Lucy pursed her lips and nodded. The expression in her eyes changed.
Ace would have guessed that what he was looking at was relief.
“Thank God,” she said. “I was afraid I was going to have to be in love alone. Because today I discovered the same thing.”
Ace held out the rose to her, stretching his other hand out to her as well.
“Come to me,” he whispered. “Come to me, my love.”
A smile came over her lips, and into her eyes as she shook her head. She slid the outer robe of her negligee slowly over her alabaster shoulders and let it drop to the ground behind her.
“No, soldier,” she said, “you come to me.”
> Before she could take another breath the rose was in her hands and she was in his, both of them spanning her waist, lifted from the ground and being carried to the bed, trembling with passion.
And something else that felt very much like joy, though she was not certain she had ever experienced it before.
As much as she had contemplated what her eyes had seen in him over the past few days, it was a totally different experience being in his grasp.
The muscles of his arms were stronger than she could have imagined, his shoulders wider, his back broader, his scent more clean and masculine as well. She ran her free hand through his hair and felt a thrill shoot through her, each tiny nerve in her body on fire.
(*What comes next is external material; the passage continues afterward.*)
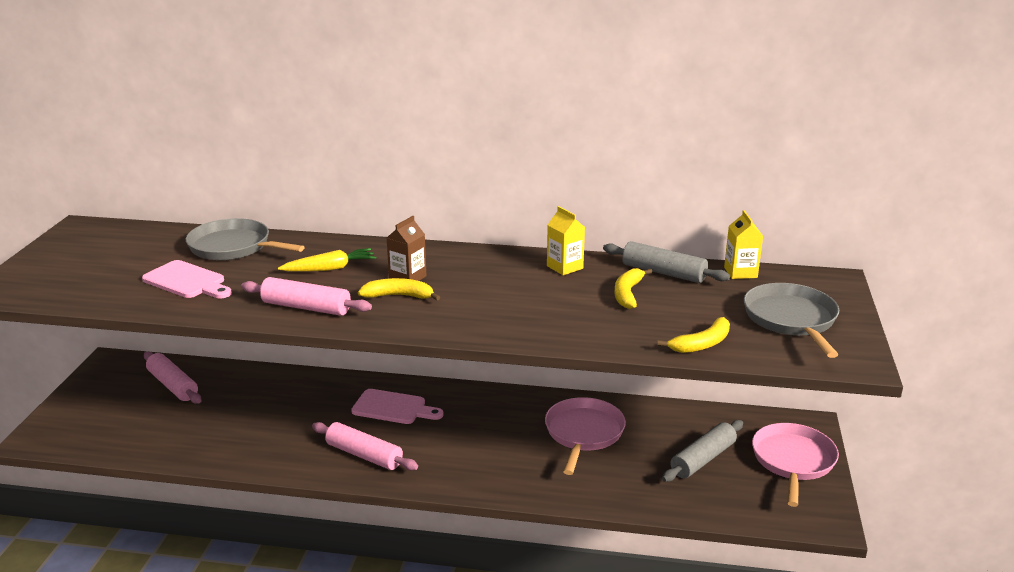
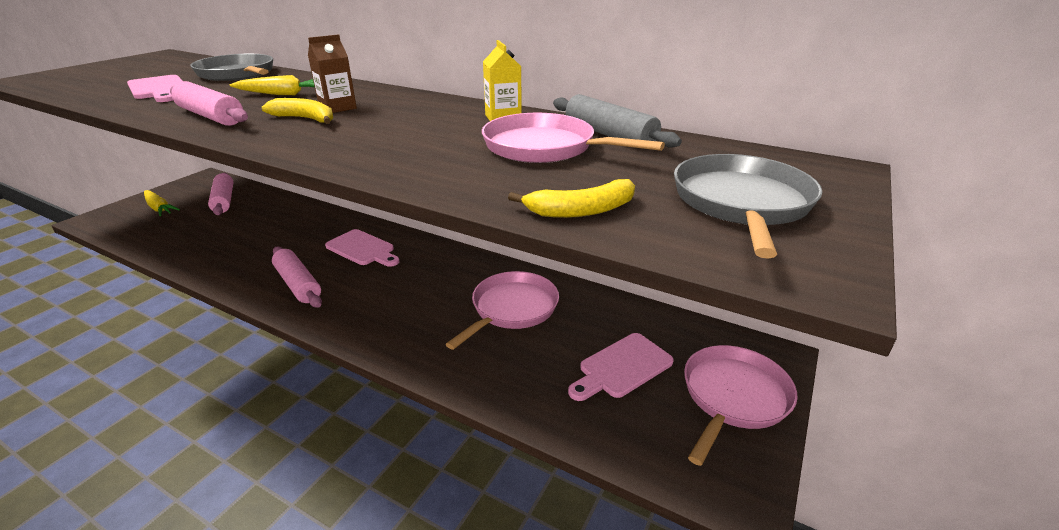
camera: 20 degrees right, 5 degrees up
(103, 409) = (159, 208): none -> yellow carrot
(628, 294) = (544, 147): yellow banana -> pink pan
(703, 459) = (622, 367): grey rolling pin -> pink cutting board
(740, 272) = (708, 146): yellow carton -> none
Feeling small, vulnerable in his grasp.
And loving the feeling.
He was kissing the hollow of her throat as he laid her gently down, his hands lifting her arms over her head alongside her ears, which were ringing now in time to the pounding of her heart.
As his sensuous lips continued up from her throat to her neck, one of his calloused hands, a soldier’s hand that had seen the steel not just of weapons but of tools, the tools of his profession, flattened against her palm, so big atop her small one. He gently slid his fingers down between hers until they were entwined together.
His mouth was now just outside her ear.
“I told you yesterday that there was a lot to me,” he whispered, sliding his other hand behind her waist and drawing her close, pressing his chest to hers. “An intensity when something matters to me—I don’t want to frighten you—”
“I want it,” she whispered, forestalling his question. “Reach deep inside me. Wear me out. Take me up mountains and to the bottom of the ocean. Give it all to me, Alex.”
At the sound of his real name, Ace raised his head and looked into her eyes.
“I want to be important to you,” she whispered.
He was on fire now, his skin burning. “Believe me,” he said, his voice husky with arousal, “you are. You’re the most important thing in my life.”
Lucy smiled impishly.
“Prove it,” she said. “Give me everything you got.”